Assigned task 1 –
Summarize the piece on linear regression in Excel in two sentences.
Assigned task 2 –
Carry on the piece on linear regression in Excel, starting after its last sentence.
### Exercise text ###
Linear Regression using Excel

Link to video on Linear Regression using Excel

Regression Analysis is still the most popular method used in Predictive Analytics. The main reason is that it works. It is well known and understood. With its different flavors, regression analysis covers a width swath of problems. Another great reason to use it, is that regression tools are easy to find.

Today we are going to use Excel to tackle a simple regression problem. I have uploaded a spreadsheet to this page. If you would like to follow along with the exercise, please download it from the link below:

Excel File Download:  Linear Regression Example File 1

What is Linear Regression?

Linear Regression is a method of statistical modeling where the value of a dependent variable based can be found calculated based on the value of one or more independent variables. The general idea, as seen in the picture below, is finding a line of best fit through the data. Using that line, you can then predict the value of Y given X.

linear1

I am not going to go too deep into the math here. I highly the Khan Academy video posted below if you are looking to brush up on your statistics.
### Data excerpt ###
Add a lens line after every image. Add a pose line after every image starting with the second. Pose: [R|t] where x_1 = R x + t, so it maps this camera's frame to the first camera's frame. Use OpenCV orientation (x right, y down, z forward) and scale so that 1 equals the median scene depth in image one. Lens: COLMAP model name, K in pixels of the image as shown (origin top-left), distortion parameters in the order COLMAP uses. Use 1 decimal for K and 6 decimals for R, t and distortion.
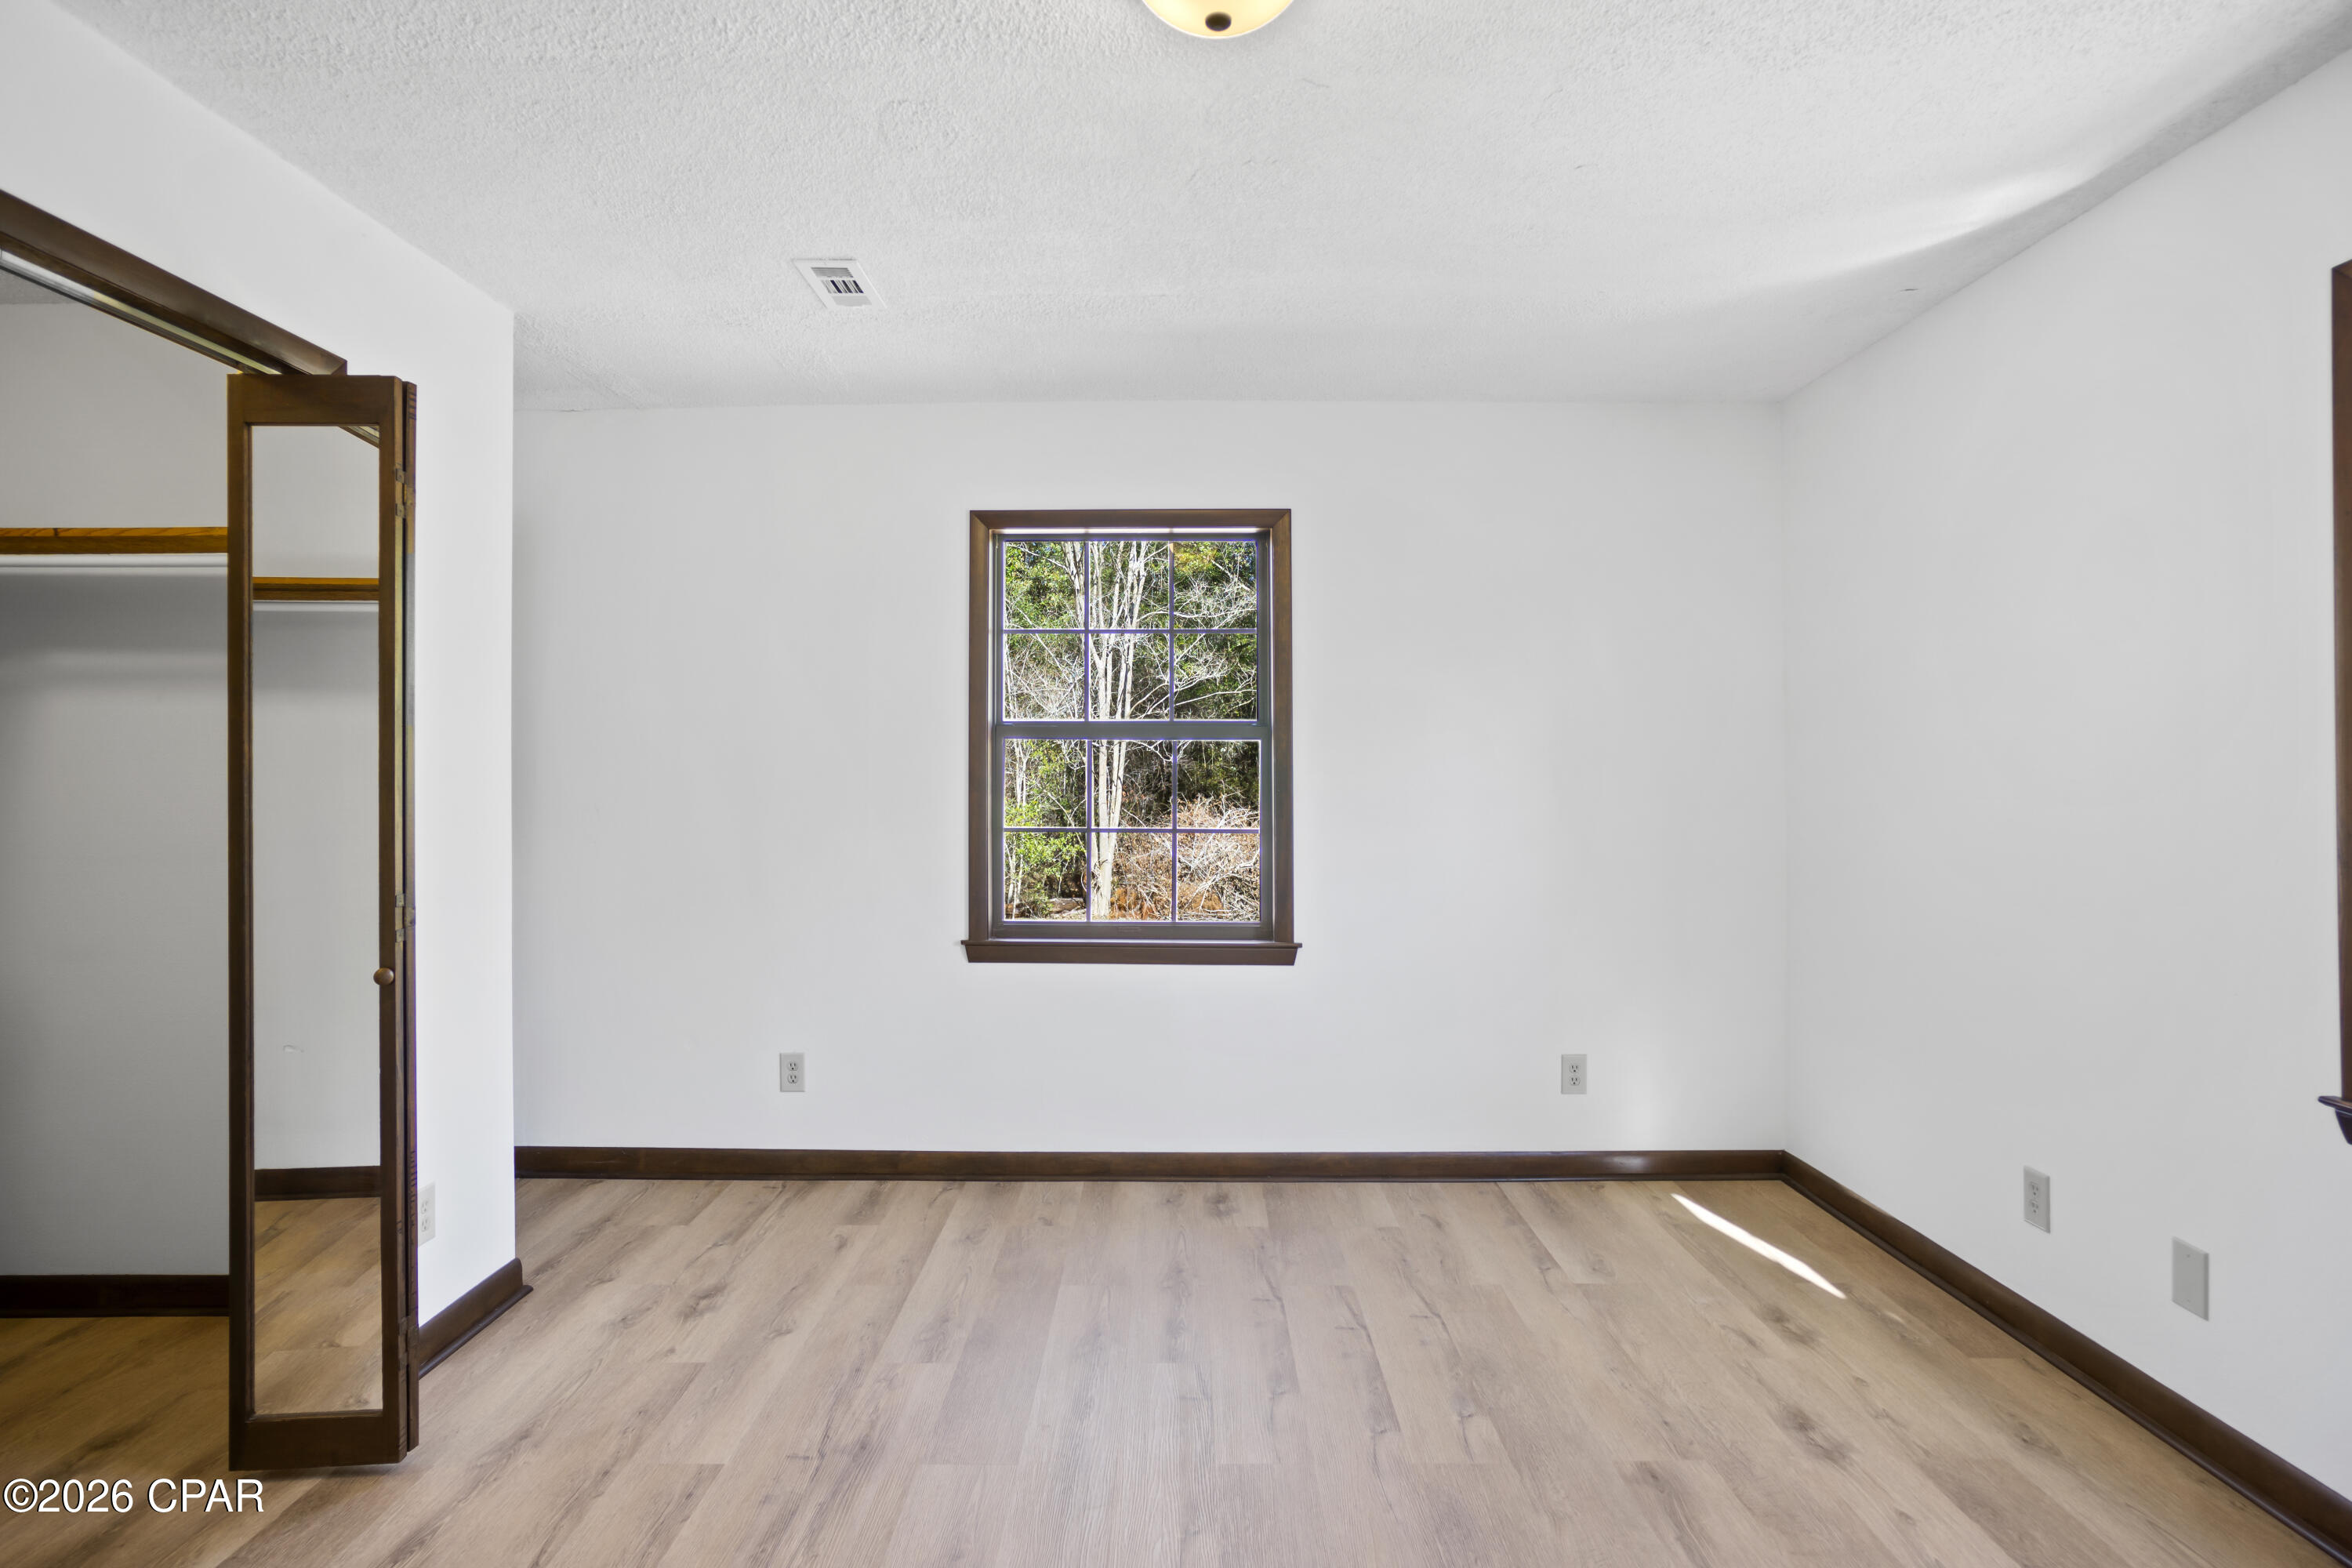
###
Expected answer 1 –
Regression analysis is still the most popular method in predictive analytics because it works, is well known and understood, covers many problems, and has easy-to-find tools. The piece offers a spreadsheet for a simple regression exercise in Excel and describes linear regression as finding a line of best fit through the data, which can then be used to predict Y given X.

Expected answer 2 –
Khan Academy – Linear Regression

Lets Start by Looking at the Data

If you download the Excel file at the top of the page, you will find 2 columns labeled Years and Salary. This example data set shows us the years of service and salary of 39 employees for an imaginary company.

linear2

What we are going to attempt to do is to develop a model using Linear Regression that will allow us to predict the salary of an employee given their years of service.

Step 1: Build a Scatter Plot

The first thing we want to do is build a scatter plot. Excel makes this simple enough. Just highlight all of your data > select the Insert Tab from the Ribbon > Select Scatter from Charts:

linear3.jpg

What you will get should look something like this:

linear4

We have a scatter chart with Salary on the Y Axis and Years on the X Axis. **Excel scatter charts set the left most column of the data set to the X Axis by default.

Before we move on, I want to take a moment to look at the scatter plot. Do you see a pattern? Can you see where you might be able to draw a line through the data?

I am not trying to just fill space here. I am asking a serious question. Because the answer is sometimes you will not see a pattern. Sometimes the scattering of data will be so random that there will no need to go forward with a linear regression. Learning to look for patterns in data visualizations is skill worth developing.

linear5

In this example there is a general pattern, or more accurately, we see what looks like Positive Correlation. We call it positive because it appears that as X increases so does Y. So now that our scatter chart has passed the visual test, it is time perform our regression.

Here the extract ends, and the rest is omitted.